A house with only three walls, and therefore open to the world and to all people. This is how, beneath the precious Renaissance marble cladding, the Holy House of Nazareth presents itself, according to tradition transported “by angelic ministry” along a public street to Loreto: the earthly dwelling of the Virgin Mary, the place where she received the Angel Gabriel’s announcement and lived together with Joseph and Jesus, it bears witness to the most important event in history, the Incarnation.
Home of Mary, of the Holy Family, and every human being
Historical, archaeological, and scientific research seems to confirm its authenticity, first sanctioned in 1310 by a papal bull of Clement V. A recent study has shown that the stones of the building were worked according to the Nabataean way, widespread in Galilee at the time of Jesus. Graffiti, judged by experts to be of clear Judeo-Christian origin, is engraved on the stones, and the mortar used in the construction would have been alien to the building practices of the Marche. In addition, five cloth crosses that probably belonged to the Crusaders and some remains of an ostrich egg, a symbol of the mystery of the Incarnation, were found among the bricks of the Holy House, whose perimeter would coincide perfectly with the size of the foundations left in Nazareth. But why three walls? In all probability they constituted a part of the Virgin’s house, the masonry antechamber leading to the cave excavated in the rock at the bottom, still venerated today in the Basilica of the Annunciation in Nazareth.

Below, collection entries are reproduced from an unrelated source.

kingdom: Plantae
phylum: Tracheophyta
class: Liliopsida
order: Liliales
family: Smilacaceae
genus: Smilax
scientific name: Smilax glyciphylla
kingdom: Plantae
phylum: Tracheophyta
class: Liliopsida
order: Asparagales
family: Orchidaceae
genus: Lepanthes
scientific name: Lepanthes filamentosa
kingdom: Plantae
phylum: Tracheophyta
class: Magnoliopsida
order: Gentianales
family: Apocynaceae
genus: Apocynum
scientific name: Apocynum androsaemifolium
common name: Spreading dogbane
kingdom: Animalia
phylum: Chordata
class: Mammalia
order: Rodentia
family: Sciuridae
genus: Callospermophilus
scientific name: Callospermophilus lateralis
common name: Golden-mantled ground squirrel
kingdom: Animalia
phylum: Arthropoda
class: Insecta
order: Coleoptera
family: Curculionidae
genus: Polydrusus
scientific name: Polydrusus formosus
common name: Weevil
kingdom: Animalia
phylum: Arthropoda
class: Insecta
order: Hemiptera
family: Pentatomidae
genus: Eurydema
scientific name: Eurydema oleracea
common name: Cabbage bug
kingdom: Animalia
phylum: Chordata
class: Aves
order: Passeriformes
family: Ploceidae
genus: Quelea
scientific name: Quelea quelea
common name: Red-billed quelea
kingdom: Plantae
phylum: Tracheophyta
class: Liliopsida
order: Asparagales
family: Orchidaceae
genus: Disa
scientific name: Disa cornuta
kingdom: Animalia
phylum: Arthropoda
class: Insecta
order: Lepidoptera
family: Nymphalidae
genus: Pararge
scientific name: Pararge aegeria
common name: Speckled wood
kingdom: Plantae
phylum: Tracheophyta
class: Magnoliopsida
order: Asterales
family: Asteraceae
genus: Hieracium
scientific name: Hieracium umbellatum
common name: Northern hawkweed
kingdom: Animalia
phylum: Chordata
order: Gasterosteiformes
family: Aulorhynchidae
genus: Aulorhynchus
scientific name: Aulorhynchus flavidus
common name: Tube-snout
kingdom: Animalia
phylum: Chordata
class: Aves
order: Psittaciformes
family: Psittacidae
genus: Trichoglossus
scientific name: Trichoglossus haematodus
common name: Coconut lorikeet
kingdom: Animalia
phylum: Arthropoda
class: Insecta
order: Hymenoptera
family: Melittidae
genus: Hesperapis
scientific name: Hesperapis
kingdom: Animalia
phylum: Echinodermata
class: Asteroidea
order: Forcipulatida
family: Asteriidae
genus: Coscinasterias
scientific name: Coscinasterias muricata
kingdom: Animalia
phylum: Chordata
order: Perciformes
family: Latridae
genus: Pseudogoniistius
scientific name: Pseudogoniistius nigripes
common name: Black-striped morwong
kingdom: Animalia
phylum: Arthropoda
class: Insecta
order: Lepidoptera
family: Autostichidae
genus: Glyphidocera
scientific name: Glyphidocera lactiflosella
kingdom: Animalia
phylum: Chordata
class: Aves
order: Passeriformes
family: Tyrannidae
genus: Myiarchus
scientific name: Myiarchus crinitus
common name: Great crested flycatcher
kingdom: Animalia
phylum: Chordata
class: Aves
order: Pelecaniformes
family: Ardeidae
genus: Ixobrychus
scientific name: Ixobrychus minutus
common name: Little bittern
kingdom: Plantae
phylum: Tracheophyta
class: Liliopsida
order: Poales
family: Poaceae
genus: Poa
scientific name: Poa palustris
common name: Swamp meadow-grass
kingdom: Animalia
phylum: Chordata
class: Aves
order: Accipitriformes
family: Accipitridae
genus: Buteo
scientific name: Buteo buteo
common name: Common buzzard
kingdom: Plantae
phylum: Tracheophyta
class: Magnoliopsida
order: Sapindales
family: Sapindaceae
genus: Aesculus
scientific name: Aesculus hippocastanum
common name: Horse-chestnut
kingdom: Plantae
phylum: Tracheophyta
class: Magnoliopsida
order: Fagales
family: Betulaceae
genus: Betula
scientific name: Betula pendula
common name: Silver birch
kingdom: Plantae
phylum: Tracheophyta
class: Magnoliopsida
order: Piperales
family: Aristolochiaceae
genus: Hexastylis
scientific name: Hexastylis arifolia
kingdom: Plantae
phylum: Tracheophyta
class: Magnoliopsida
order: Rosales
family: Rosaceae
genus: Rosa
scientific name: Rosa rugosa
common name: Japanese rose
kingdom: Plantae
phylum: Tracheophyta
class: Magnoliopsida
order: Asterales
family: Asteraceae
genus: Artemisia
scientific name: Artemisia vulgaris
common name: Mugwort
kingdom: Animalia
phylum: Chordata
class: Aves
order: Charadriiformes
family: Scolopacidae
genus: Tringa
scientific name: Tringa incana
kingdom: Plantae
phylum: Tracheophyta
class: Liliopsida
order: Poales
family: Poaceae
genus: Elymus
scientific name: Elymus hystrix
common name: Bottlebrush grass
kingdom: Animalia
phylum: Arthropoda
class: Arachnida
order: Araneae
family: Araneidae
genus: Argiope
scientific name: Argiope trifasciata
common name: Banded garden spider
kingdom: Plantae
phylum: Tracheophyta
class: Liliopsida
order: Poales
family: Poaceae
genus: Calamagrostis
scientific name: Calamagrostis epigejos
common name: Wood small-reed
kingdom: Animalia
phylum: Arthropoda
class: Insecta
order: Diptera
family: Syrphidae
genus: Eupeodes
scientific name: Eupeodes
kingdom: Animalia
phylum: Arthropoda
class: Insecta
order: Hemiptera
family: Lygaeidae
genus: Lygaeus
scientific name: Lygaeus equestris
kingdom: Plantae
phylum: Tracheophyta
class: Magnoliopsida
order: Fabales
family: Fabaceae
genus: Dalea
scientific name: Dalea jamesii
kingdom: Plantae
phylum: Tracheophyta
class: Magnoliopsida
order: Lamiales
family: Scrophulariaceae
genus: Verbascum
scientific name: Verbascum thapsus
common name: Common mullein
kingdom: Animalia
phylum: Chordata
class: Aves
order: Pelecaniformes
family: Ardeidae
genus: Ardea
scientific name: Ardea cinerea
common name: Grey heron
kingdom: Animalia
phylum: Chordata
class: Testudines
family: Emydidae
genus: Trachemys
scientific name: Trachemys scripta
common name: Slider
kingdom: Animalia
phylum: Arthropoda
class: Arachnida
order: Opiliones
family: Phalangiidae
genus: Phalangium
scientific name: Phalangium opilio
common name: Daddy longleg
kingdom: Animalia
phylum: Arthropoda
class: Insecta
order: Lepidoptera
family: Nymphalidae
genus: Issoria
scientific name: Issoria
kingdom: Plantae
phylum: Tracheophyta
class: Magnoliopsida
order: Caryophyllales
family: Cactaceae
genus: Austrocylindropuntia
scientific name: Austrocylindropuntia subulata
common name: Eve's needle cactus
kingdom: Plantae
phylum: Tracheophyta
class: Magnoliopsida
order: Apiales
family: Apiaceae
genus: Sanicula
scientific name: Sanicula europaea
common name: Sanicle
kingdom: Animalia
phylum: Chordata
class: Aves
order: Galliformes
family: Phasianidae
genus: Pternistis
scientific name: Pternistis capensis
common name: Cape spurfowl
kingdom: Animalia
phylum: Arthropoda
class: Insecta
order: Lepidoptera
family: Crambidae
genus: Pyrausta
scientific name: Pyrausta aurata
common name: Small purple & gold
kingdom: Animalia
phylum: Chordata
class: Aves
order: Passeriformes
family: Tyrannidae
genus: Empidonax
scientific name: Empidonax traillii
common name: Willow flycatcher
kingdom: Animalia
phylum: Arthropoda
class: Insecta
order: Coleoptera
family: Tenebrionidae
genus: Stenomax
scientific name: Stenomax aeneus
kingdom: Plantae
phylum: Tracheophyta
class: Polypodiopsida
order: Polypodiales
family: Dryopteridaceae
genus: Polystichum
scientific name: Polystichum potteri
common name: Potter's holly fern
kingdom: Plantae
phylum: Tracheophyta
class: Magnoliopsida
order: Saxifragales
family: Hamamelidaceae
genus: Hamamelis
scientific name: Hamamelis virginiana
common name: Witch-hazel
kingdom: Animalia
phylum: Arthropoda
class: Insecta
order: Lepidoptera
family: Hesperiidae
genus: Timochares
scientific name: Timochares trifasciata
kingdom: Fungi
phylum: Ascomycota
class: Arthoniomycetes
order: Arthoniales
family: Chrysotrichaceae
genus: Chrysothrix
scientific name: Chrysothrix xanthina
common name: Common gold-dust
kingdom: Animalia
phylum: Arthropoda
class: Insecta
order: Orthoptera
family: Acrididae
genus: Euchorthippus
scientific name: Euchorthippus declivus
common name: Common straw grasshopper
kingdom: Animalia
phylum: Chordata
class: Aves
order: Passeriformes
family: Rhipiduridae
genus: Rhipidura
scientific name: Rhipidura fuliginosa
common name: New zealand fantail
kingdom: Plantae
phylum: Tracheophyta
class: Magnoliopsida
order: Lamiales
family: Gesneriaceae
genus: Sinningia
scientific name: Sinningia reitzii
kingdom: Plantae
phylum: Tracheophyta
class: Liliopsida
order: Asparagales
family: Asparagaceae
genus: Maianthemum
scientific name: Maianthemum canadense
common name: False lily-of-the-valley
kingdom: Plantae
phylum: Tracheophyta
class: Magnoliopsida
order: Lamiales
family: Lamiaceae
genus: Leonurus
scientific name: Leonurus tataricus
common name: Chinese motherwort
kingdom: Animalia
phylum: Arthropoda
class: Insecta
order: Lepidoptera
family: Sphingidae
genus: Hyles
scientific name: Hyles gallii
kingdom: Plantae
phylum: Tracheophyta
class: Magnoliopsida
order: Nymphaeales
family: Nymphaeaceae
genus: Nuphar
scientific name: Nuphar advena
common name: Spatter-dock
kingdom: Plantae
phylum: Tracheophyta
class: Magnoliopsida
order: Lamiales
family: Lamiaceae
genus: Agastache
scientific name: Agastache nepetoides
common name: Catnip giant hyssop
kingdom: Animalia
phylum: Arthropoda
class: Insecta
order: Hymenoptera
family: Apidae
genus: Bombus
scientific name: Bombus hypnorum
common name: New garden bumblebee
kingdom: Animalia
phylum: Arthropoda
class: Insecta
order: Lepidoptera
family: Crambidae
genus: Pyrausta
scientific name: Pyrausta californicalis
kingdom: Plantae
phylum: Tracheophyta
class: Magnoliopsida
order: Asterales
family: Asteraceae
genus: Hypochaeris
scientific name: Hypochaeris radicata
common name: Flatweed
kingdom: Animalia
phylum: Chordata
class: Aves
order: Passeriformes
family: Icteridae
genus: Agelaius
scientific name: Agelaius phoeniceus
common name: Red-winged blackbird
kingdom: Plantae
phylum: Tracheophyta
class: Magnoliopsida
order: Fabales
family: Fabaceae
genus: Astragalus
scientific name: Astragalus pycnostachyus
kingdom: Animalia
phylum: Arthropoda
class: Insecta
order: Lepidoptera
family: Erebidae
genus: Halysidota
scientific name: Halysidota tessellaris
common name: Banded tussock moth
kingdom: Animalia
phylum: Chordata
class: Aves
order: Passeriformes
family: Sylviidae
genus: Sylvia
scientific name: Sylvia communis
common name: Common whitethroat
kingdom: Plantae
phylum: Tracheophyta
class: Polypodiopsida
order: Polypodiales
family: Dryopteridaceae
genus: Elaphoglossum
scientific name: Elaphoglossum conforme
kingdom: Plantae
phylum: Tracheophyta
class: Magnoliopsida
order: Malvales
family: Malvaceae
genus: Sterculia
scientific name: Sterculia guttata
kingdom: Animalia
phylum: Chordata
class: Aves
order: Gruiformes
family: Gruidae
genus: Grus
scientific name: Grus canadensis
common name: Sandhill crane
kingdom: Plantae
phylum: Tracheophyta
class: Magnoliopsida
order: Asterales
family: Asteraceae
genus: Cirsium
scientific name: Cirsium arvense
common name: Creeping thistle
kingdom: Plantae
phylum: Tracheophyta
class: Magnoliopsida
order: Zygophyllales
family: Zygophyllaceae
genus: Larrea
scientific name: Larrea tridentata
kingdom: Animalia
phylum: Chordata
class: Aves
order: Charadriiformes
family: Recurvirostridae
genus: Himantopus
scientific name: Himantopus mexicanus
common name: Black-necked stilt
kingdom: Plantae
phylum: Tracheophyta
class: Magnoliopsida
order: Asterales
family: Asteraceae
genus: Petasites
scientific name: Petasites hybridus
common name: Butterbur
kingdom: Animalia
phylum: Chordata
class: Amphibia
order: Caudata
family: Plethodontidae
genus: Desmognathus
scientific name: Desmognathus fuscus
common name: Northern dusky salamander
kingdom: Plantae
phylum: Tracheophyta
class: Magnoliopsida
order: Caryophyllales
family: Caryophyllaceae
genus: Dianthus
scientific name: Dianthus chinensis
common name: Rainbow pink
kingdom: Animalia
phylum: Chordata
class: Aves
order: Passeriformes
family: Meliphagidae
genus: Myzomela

Carried in the hands of the Angels
Many still wonder how this relic-rest, which at first glance does not appear to have been reconstructed and which also survived the disastrous fire of 1921 in which part of the pictorial decoration of the sanctuary and the original wooden copy of the Black Madonna were destroyed, could have been transported. According to tradition, in 1291, after the expulsion of the Crusaders from Palestine, the walls were transported first to Illyria, present-day Croatia, and then to the city in central Italy. A chronicle of 1465, written by Pier Giorgio di Tolomei, called the Teramano, refers: “… after those people of Galilee and Nazareth abandoned their faith in Christ and accepted the faith of Mohammed, the angels lifted the aforementioned church from its place and transported it to Schiavonia. But there she was not honoured at all as was due to the Virgin… Therefore, the angels removed it again from that place and carried it across the sea to the territory of Recanati”. Many today tend to support the hypothesis, supported by the ancient Cullisanese Chartularium code, that the angels of the tradition to whom the transfer is attributed are none other than the nobles of the Byzantine family of the Angels of Epirus, who in the 13th century saved the venerated sanctuary by sea from the fury of the Saracens. However, the perfect state of assembly and conservation of the stones has kept alive an interpretation of transport, open to the supernatural.
A house in every man’s street
The strange location on a “public street” is also striking. “In reality, precisely this singular aspect of the house preserves a particular message”, Benedict XVI said when visiting Loreto in 2012: “It is not a private house, but it is a dwelling open to all, it is on the way for all of us. We are all on the way to another dwelling place: the Eternal City”.